No. Mine is not a story to be given away or traded for fleeting emotional gratification. What are your plans for the summer? I ask Brad, and that is what we talk about. He doesn’t reach for my hand, as he might have; I don’t have to slide it gently away. My secrets will not be tested today. I won’t thrust them into the light and see what happens to them. Would they take a healthy gulp of sun and air? Or shrivel up like ancient tomb-dwelling vampires?
I’m sure it’s better that I do not know.
Chloe
I think my parents had a good marriage. I think they loved each other. My early memories support this belief, and this was the sense I got when Daddy talked about my mother. I could also see their happiness in the old photographs I found in a shoebox in the back of his closet. But it was her relationship with my father that I grew up with. No wonder I don’t have much faith in romance. I could never figure out exactly what they got from each other, Daddy and Gail, but it sure as hell wasn’t healthy. Maybe Daddy wanted to be punished for my mother’s death, not that it was his fault. Maybe Gail wanted to rule the fucking world, or at least Arrow, starting with my father.
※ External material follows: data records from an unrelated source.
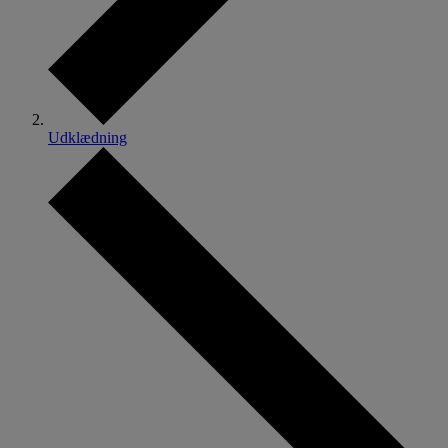
Udklædning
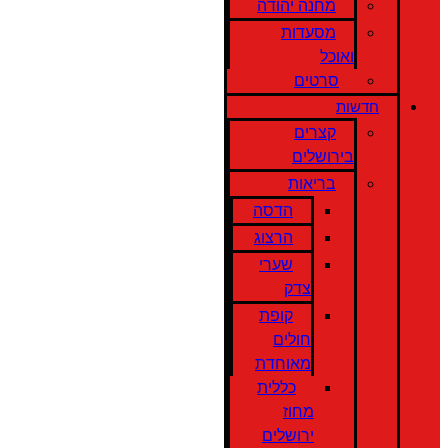
מחנה יהודה
מסעדות
ואוכל
סרטים
חדשות
קצרים
בירושלים
בריאות
הדסה
הרצוג
שערי
צדק
קופת
חולים
מאוחדת
כללית
מחוז
ירושלים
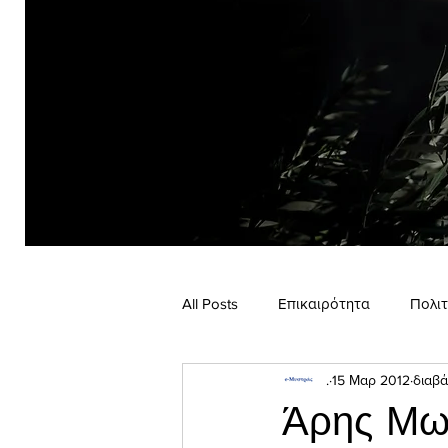
All Posts
Επικαιρότητα
Πολιτ
.
15 Μαρ 2012
διαβά
Έρευνα
Συνέντευξη
Γν
Άρης Μωρ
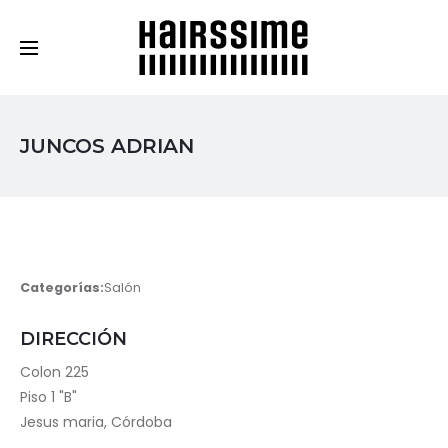
Cosmética Capilar Profesional
JUNCOS ADRIAN
Categorías:
Salón
DIRECCIÓN
Colon 225
Piso 1 "B"
Jesus maria, Córdoba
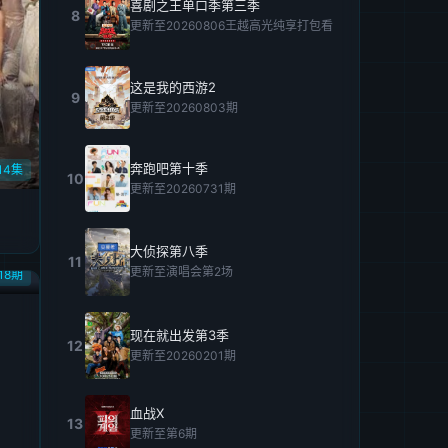
喜剧之王单口季第三季
8
更新至20260806王越高光纯享打包看
这是我的西游2
9
更新至20260803期
奔跑吧第十季
14集
10
更新至20260731期
大侦探第八季
11
更新至演唱会第2场
18期
现在就出发第3季
12
更新至20260201期
血战X
13
更新至第6期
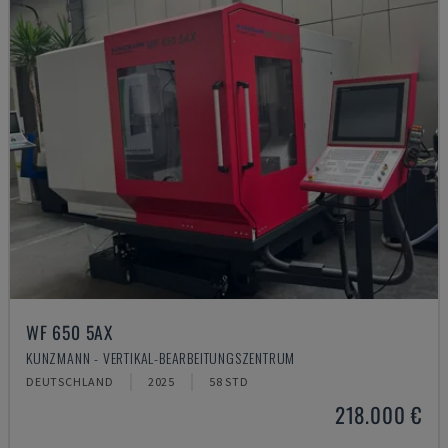
WF 650 5AX
KUNZMANN - VERTIKAL-BEARBEITUNGSZENTRUM
DEUTSCHLAND
2025
58 STD
218.000 €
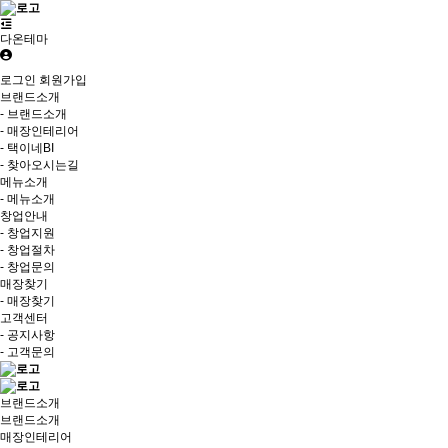
다온테마
로그인
회원가입
브랜드소개
- 브랜드소개
- 매장인테리어
- 택이네BI
- 찾아오시는길
메뉴소개
- 메뉴소개
창업안내
- 창업지원
- 창업절차
- 창업문의
매장찾기
- 매장찾기
고객센터
- 공지사항
- 고객문의
브랜드소개
브랜드소개
매장인테리어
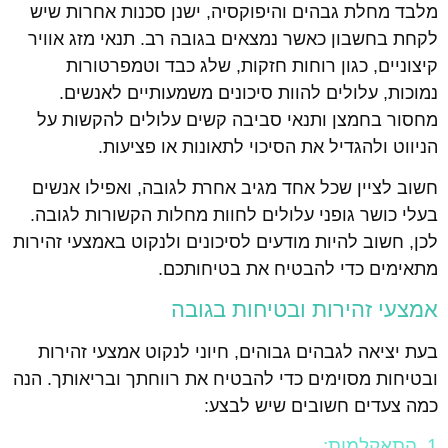
מלבד מחלת גבהים והיפוקסיה, ישנן סכנות אחרות שיש
לקחת בחשבון כאשר נמצאים בגובה רב. תנאי מזג אוויר
קיצוניים, כגון רוחות חזקות, שלג כבד וטמפרטורות
נמוכות, עלולים להוות סיכונים משמעותיים לאנשים.
מחסור בחמצן ותנאי סביבה קשים עלולים להקשות על
הניווט ולהגדיל את הסיכוי לתאונות או פציעות.
חשוב לציין שכל אחד מגיב אחרת לגובה, ואפילו אנשים
בעלי כושר גופני עלולים לחוות מחלות הקשורות לגובה.
לכן, חשוב להיות מודעים לסיכונים ולנקוט באמצעי זהירות
מתאימים כדי להבטיח את בטיחותכם.
אמצעי זהירות ובטיחות בגובה
בעת יציאה לגבהים גבוהים, חיוני לנקוט אמצעי זהירות
ובטיחות מסוימים כדי להבטיח את רווחתך ובריאותך. הנה
כמה צעדים חשובים שיש לבצע:
1. התאקלמות:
Maybe that’s why I don’t go out hoping to fall i
n love or find happily-ever-after or even happily-for-a-while. It never even crosses my mind. What I hope for is to have a reasonably enjoyable time, with good food and good drinks and a moderately interesting conversation. As a bonus, at least if I’m in LA or New York, I hope that someone will recognize me and that I will impress them with my dazzling looks or sparkling wit, which could always lead to something, you never know. At best I hope for a spark of attraction that will lead to a little fling. Really, I don’t even waste much time looking for the spark; I’m just glad when it happens.
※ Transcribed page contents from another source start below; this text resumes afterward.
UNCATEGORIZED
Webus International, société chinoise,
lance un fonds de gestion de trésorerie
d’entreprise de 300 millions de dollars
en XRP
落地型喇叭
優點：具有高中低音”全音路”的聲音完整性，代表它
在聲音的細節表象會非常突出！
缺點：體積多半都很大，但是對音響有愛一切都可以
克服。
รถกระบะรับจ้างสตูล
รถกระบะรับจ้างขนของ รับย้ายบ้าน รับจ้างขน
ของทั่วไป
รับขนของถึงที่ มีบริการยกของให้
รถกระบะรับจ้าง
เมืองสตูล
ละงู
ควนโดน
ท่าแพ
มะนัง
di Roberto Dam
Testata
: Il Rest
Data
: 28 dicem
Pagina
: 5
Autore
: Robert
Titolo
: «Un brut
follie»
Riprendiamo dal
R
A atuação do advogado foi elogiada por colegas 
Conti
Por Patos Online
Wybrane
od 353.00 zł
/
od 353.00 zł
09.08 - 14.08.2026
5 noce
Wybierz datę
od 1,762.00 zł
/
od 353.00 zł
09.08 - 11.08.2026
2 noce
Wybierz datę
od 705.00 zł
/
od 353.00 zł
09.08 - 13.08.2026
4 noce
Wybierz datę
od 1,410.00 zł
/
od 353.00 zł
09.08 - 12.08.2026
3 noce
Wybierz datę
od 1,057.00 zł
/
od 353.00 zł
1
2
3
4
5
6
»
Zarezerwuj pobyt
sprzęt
So I’m not expecting a hell of a lot from my writer date, William. I like that he’s not a goddamned actor, and I like that I met him at the grocery store in front of the asparagus.
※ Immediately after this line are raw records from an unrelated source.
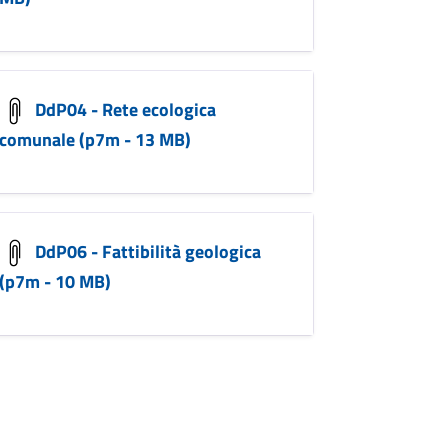
DdP04 - Rete ecologica
comunale (p7m - 13 MB)
DdP06 - Fattibilità geologica
(p7m - 10 MB)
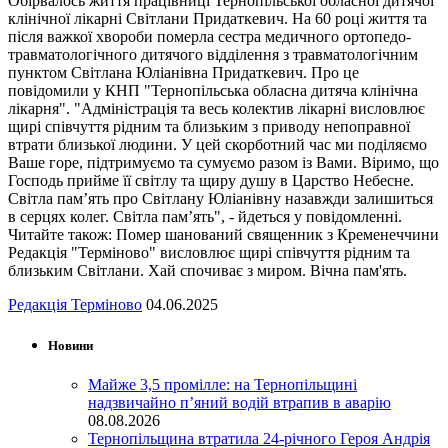
Обірвалось життя працівниці Тернопільської обласної дитячої
клінічної лікарні Світлани Придаткевич. На 60 році життя та
після важкої хвороби померла сестра медичного ортопедо-
травматологічного дитячого відділення з травматологічним
пунктом Світлана Юліанівна Придаткевич. Про це
повідомили у КНП "Тернопільська обласна дитяча клінічна
лікарня". "Адміністрація та весь колектив лікарні висловлює
щирі співчуття рідним та близьким з приводу непоправної
втрати близької людини. У цей скорботний час ми поділяємо
Ваше горе, підтримуємо та сумуємо разом із Вами. Віримо, що
Господь прийме її світлу та щиру душу в Царство Небесне.
Світла пам’ять про Світлану Юліанівну назавжди залишиться
в серцях колег. Світла пам’ять", - йдеться у повідомленні.
Читайте також: Помер шанований священник з Кременеччини
Редакція "Терміново" висловлює щирі співчуття рідним та
близьким Світлани. Хай спочиває з миром. Вічна пам'ять.
Редакція Терміново
04.06.2025
Новини
Майже 3,5 промілле: на Тернопільщині
надзвичайно п’яний водій втрапив в аварію
08.08.2026
Тернопільщина втратила 24-річного Героя Андрія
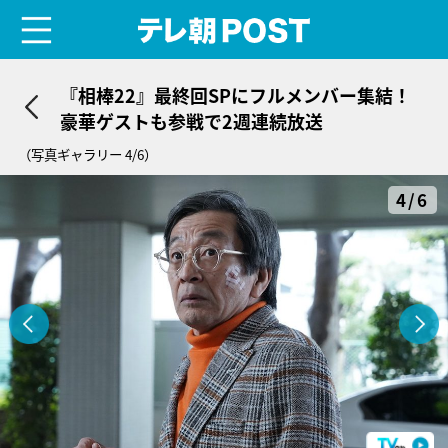
menu
テレ朝POST
『相棒22』最終回SPにフルメンバー集結！
豪華ゲストも参戦で2週連続放送
（写真ギャラリー 4/6）
4/6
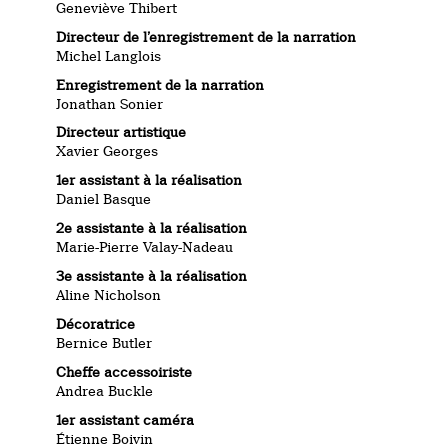
Geneviève Thibert
Directeur de l’enregistrement de la narration
Michel Langlois
Enregistrement de la narration
Jonathan Sonier
Directeur artistique
Xavier Georges
1er assistant à la réalisation
Daniel Basque
2e assistante à la réalisation
Marie-Pierre Valay-Nadeau
3e assistante à la réalisation
Aline Nicholson
Décoratrice
Bernice Butler
Cheffe accessoiriste
Andrea Buckle
1er assistant caméra
Étienne Boivin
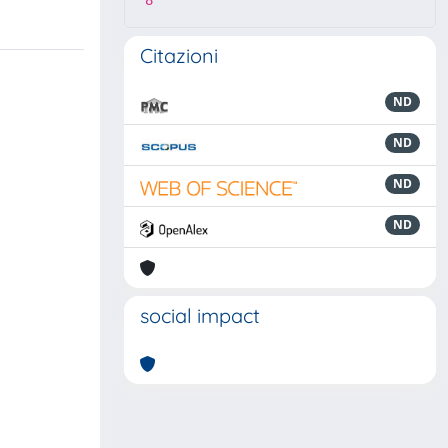
8
Citazioni
ND
ND
ND
ND
social impact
If my life were a romantic comedy, which it most definitely isn’t, you would now be expecting that William will, in fact, turn out to be my soul mate, after the obligatory rocky start. But my life sure as hell isn’t a rom-com, so it would be a mistake to get your hopes up.
As for meeting William in the produce section, there’s an explanation, and it has nothing to do with an impromptu, heartwarming debate between strangers over the merits of, I don’t know, ugli fruit or something. What happened was that I was sort of half-consciously exercising my powers—like flexing a muscle, only what I was doing was sweeping my eyelashes upward, casting my eyes sideways at the stranger inspecting the white asparagus while I checked out the green. You can like me less for this if you want. But power is power; we all use what we’ve got. Or if we don’t, we should. I don’t know what beauty is—I mean I don’t know how to define it—but I know that it’s power. I’ve known for as long as I can remember that something about my face can not only get attention but hold it. It can arouse curiosity, desire, half-dead dreams. I actually think my knowledge of this has nothing to do with vanity. It’s just the truth: the thing we call beauty is power. Sometimes it flashes out without warning, but you can also learn to control it. It’s like having a special ability, like telekinesis or something; when you first develop it, you accidentally fling shit all over the place, breaking things and hurting people whenever you’re the slightest bit riled up—and then gradually you learn to manage it, direct it at specific objects. You know what I mean. You see this process in movies from Carrie to Firestarter (thank you, Stephen King) to, I don’t know, X-Men. Or Star Wars, I guess: beauty is like the force. Which also means that, like any halfway decent special power, you can use it for good or for evil. (And when you’re young, of course, it’s hard to know the difference. Hence: collateral damage.)